Physicists have created the heaviest isotope yet of magnesium, but in their experiments an unexpected isotope of aluminum also showed up. The findings could help astrophysicists understand occasional X-ray emissions from neutron stars that are growing in mass.
The 7-day-long experiment took place at the National Superconducting Cyclotron Laboratory (NSCL), an atom smasher at Michigan State University in East Lansing. Hoping to test the limits of how many extra neutrons will bind to an atomic nucleus, researchers were trying to create magnesium-40, a heavyweight element with 18 more neutrons than the most common isotope, magnesium-22. Standard theory says that magnesium-40 should be the heaviest isotope of the element that can exist, if only for a fleeting instant, before decaying.
NSCL’s Thomas Baumann and his colleagues shot nuclei of calcium-48—the heaviest naturally occurring calcium isotope—at a tungsten foil at about half the speed of light. Atomic collisions created all sorts of debris, including fragments from both calcium and tungsten nuclei, out of which new atomic nuclei occasionally formed.
Like Adam in the book of Genesis, the heavy magnesium nuclei started appearing on the fifth day of the experiment. The researchers picked up three of them among the quadrillion particles produced. And it was very good, but then something even more interesting happened (think Eve). The detector recorded 23 particles whose charge and mass marked them as aluminum-42, the researchers report in the Oct. 25 Nature.
According to Baumann, most theories had predicted that aluminum-42 wouldn’t exist. While physicists know that the strong nuclear force keeps atomic nuclei together, they cannot calculate exactly the complex interplay of forces among neutrons and protons. Several competing models aim to approximate this interplay. “The range of predictions is pretty broad,” says Baumann.
The discovery of aluminum-42 suggests that even heavier aluminum isotopes could exist, says Paul-Henri Heenen of the Free University of Brussels in Belgium. And other elements, higher in the periodic table, might also be able to accommodate more neutrons than expected.
“It’s interesting, but also worrisome,” says Hendrik Schatz, an NSCL physicist who was not involved in the experiment. In particular, he says that the results complicate physicists’ efforts to understand how stars and supernova explosions forge neutron-rich isotopes as intermediate steps toward creating elements heavier than iron.

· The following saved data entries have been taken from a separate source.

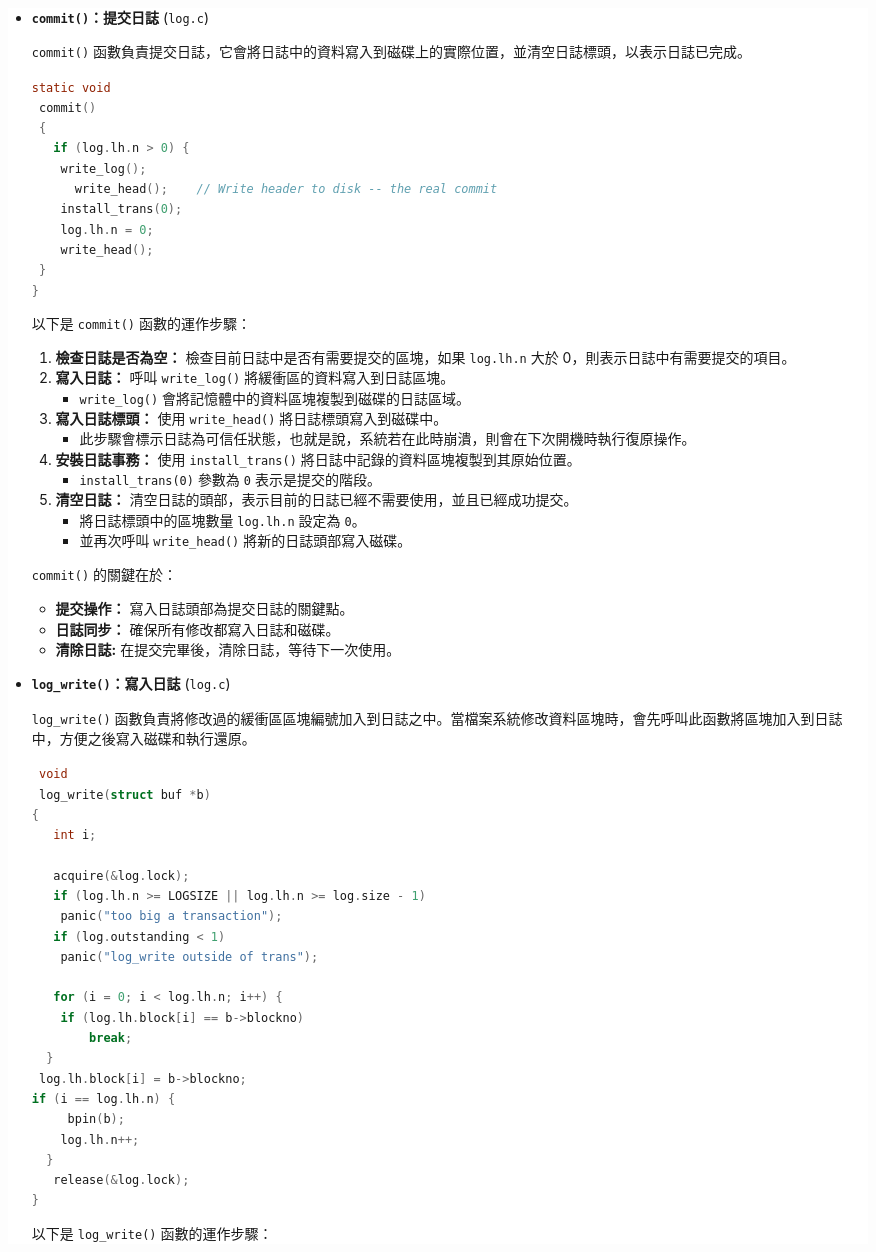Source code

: *   **`commit()`：提交日誌** (`log.c`)

    `commit()` 函數負責提交日誌，它會將日誌中的資料寫入到磁碟上的實際位置，並清空日誌標頭，以表示日誌已完成。
     ```c
    static void
      commit()
      {
        if (log.lh.n > 0) {
         write_log();
           write_head();    // Write header to disk -- the real commit
         install_trans(0);
         log.lh.n = 0;
         write_head();
      }
    }
    ```
     以下是 `commit()` 函數的運作步驟：

    1.  **檢查日誌是否為空：**  檢查目前日誌中是否有需要提交的區塊，如果 `log.lh.n` 大於 0，則表示日誌中有需要提交的項目。
    2.  **寫入日誌：** 呼叫 `write_log()` 將緩衝區的資料寫入到日誌區塊。
          *   `write_log()` 會將記憶體中的資料區塊複製到磁碟的日誌區域。
    3.  **寫入日誌標頭：** 使用 `write_head()` 將日誌標頭寫入到磁碟中。
          *  此步驟會標示日誌為可信任狀態，也就是說，系統若在此時崩潰，則會在下次開機時執行復原操作。
    4.  **安裝日誌事務：**  使用 `install_trans()` 將日誌中記錄的資料區塊複製到其原始位置。
        *  `install_trans(0)` 參數為 `0` 表示是提交的階段。
    5.  **清空日誌：** 清空日誌的頭部，表示目前的日誌已經不需要使用，並且已經成功提交。
          * 將日誌標頭中的區塊數量 `log.lh.n` 設定為 `0`。
          *   並再次呼叫 `write_head()` 將新的日誌頭部寫入磁碟。

    `commit()` 的關鍵在於：

    *   **提交操作：**  寫入日誌頭部為提交日誌的關鍵點。
    *   **日誌同步：** 確保所有修改都寫入日誌和磁碟。
    *  **清除日誌:**  在提交完畢後，清除日誌，等待下一次使用。

*   **`log_write()`：寫入日誌** (`log.c`)

    `log_write()` 函數負責將修改過的緩衝區區塊編號加入到日誌之中。當檔案系統修改資料區塊時，會先呼叫此函數將區塊加入到日誌中，方便之後寫入磁碟和執行還原。
      ```c
       void
       log_write(struct buf *b)
      {
         int i;

         acquire(&log.lock);
         if (log.lh.n >= LOGSIZE || log.lh.n >= log.size - 1)
          panic("too big a transaction");
         if (log.outstanding < 1)
          panic("log_write outside of trans");

         for (i = 0; i < log.lh.n; i++) {
          if (log.lh.block[i] == b->blockno)
              break;
        }
       log.lh.block[i] = b->blockno;
      if (i == log.lh.n) {
           bpin(b);
          log.lh.n++;
        }
         release(&log.lock);
      }
     ```
      以下是 `log_write()` 函數的運作步驟：

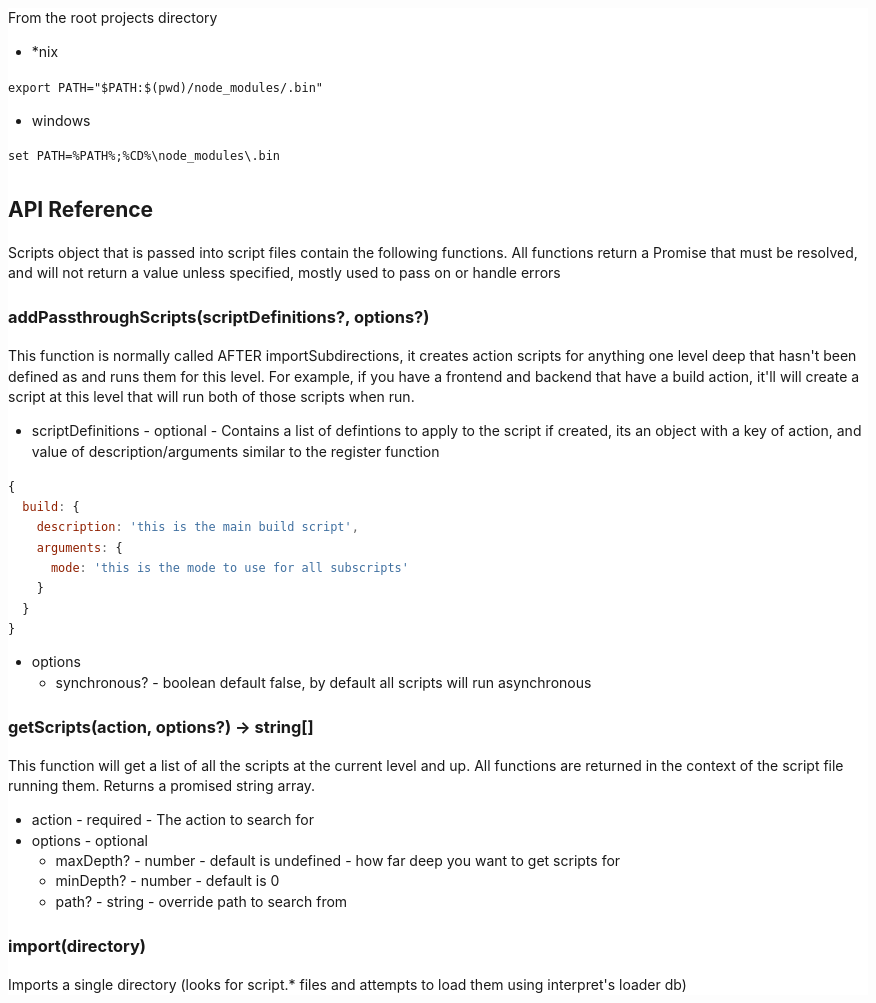 From the root projects directory
* *nix
```
export PATH="$PATH:$(pwd)/node_modules/.bin"
```

* windows
```
set PATH=%PATH%;%CD%\node_modules\.bin
```

## API Reference

Scripts object that is passed into script files contain the following functions. All functions return a Promise that must be resolved, and will not return a value unless specified, mostly used to pass on or handle errors

### addPassthroughScripts(scriptDefinitions?, options?)
This function is normally called AFTER importSubdirections, it creates action scripts for anything one level deep that hasn't been defined as and runs them for this level. For example, if you have a frontend and backend that have a build action, it'll will create a script at this level that will run both of those scripts when run.

* scriptDefinitions - optional - Contains a list of defintions to apply to the script if created, its an object with a key of action, and value of description/arguments similar to the register function

```javascript
{
  build: {
    description: 'this is the main build script',
    arguments: {
      mode: 'this is the mode to use for all subscripts'
    }
  }
}
```

* options
    * synchronous? - boolean default false, by default all scripts will run asynchronous

### getScripts(action, options?) -> string[]
This function will get a list of all the scripts at the current level and up. All functions are returned in the context of the script file running them. Returns a promised string array.

* action - required - The action to search for
* options - optional
    * maxDepth? - number - default is undefined - how far deep you want to get scripts for
    * minDepth? - number - default is 0
    * path? - string - override path to search from

### import(directory)
Imports a single directory (looks for script.* files and attempts to load them using interpret's loader db)
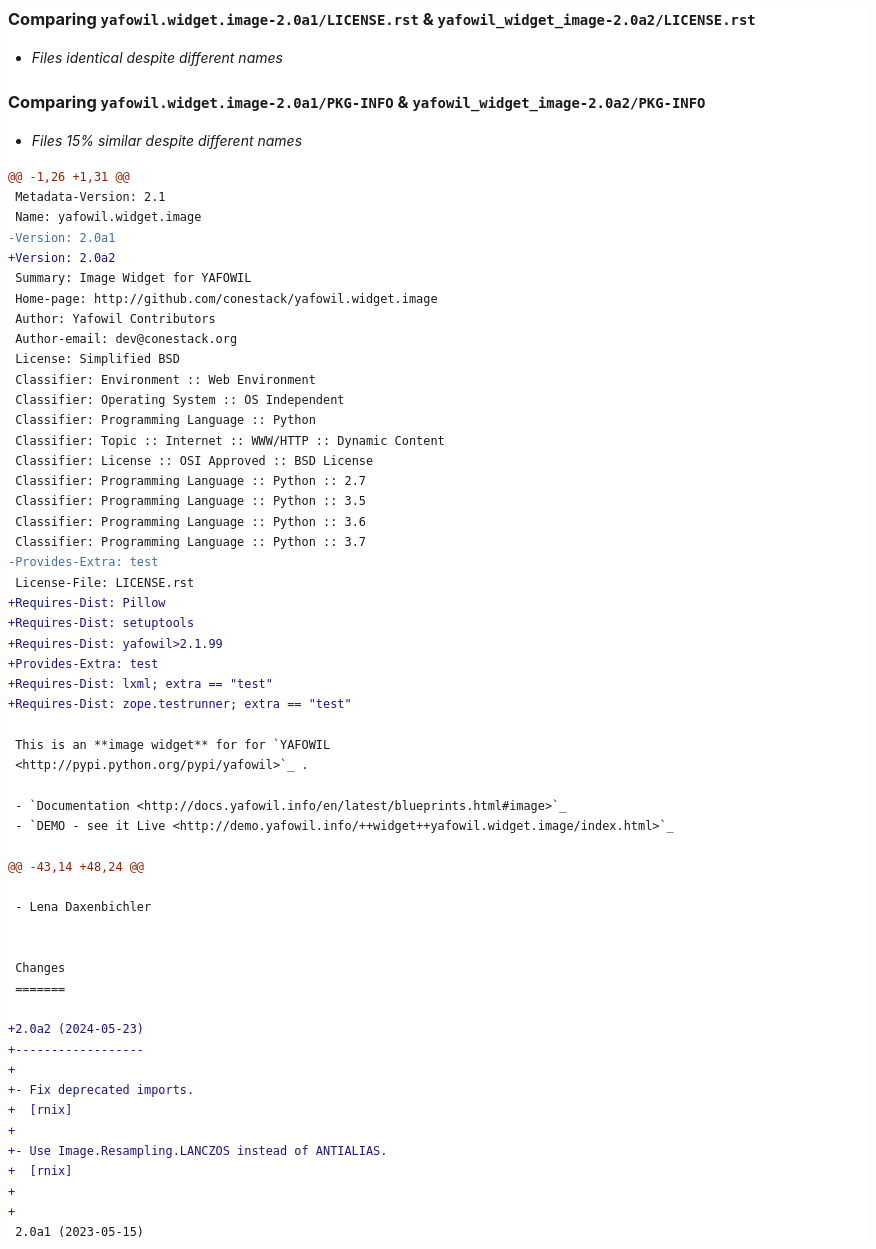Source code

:### Comparing `yafowil.widget.image-2.0a1/LICENSE.rst` & `yafowil_widget_image-2.0a2/LICENSE.rst`

 * *Files identical despite different names*

### Comparing `yafowil.widget.image-2.0a1/PKG-INFO` & `yafowil_widget_image-2.0a2/PKG-INFO`

 * *Files 15% similar despite different names*

```diff
@@ -1,26 +1,31 @@
 Metadata-Version: 2.1
 Name: yafowil.widget.image
-Version: 2.0a1
+Version: 2.0a2
 Summary: Image Widget for YAFOWIL
 Home-page: http://github.com/conestack/yafowil.widget.image
 Author: Yafowil Contributors
 Author-email: dev@conestack.org
 License: Simplified BSD
 Classifier: Environment :: Web Environment
 Classifier: Operating System :: OS Independent
 Classifier: Programming Language :: Python
 Classifier: Topic :: Internet :: WWW/HTTP :: Dynamic Content
 Classifier: License :: OSI Approved :: BSD License
 Classifier: Programming Language :: Python :: 2.7
 Classifier: Programming Language :: Python :: 3.5
 Classifier: Programming Language :: Python :: 3.6
 Classifier: Programming Language :: Python :: 3.7
-Provides-Extra: test
 License-File: LICENSE.rst
+Requires-Dist: Pillow
+Requires-Dist: setuptools
+Requires-Dist: yafowil>2.1.99
+Provides-Extra: test
+Requires-Dist: lxml; extra == "test"
+Requires-Dist: zope.testrunner; extra == "test"
 
 This is an **image widget** for for `YAFOWIL
 <http://pypi.python.org/pypi/yafowil>`_ .
 
 - `Documentation <http://docs.yafowil.info/en/latest/blueprints.html#image>`_
 - `DEMO - see it Live <http://demo.yafowil.info/++widget++yafowil.widget.image/index.html>`_
 
@@ -43,14 +48,24 @@
 
 - Lena Daxenbichler
 
 
 Changes
 =======
 
+2.0a2 (2024-05-23)
+------------------
+
+- Fix deprecated imports.
+  [rnix]
+
+- Use Image.Resampling.LANCZOS instead of ANTIALIAS.
+  [rnix]
+
+
 2.0a1 (2023-05-15)
```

Schatz says that the new results are even more directly relevant to another astrophysical scenario. When matter falls onto a neutron star and starts sinking into its crust, pressures 10 trillion times as high as those at the sun’s center force electrons and protons to merge, forming neutrons. The transient formation of isotopes such as aluminum-42 and magnesium-40 during this process could help explain certain anomalous flashes of X rays that astronomers have observed coming from neutron stars, Schatz speculates.
The experiment was a “tour de force,” says Michael Pearson of the University of Montreal, adding that the results should help discriminate between different nuclear models. However, he says that existing theories might still apply to elements that are heavier than aluminum.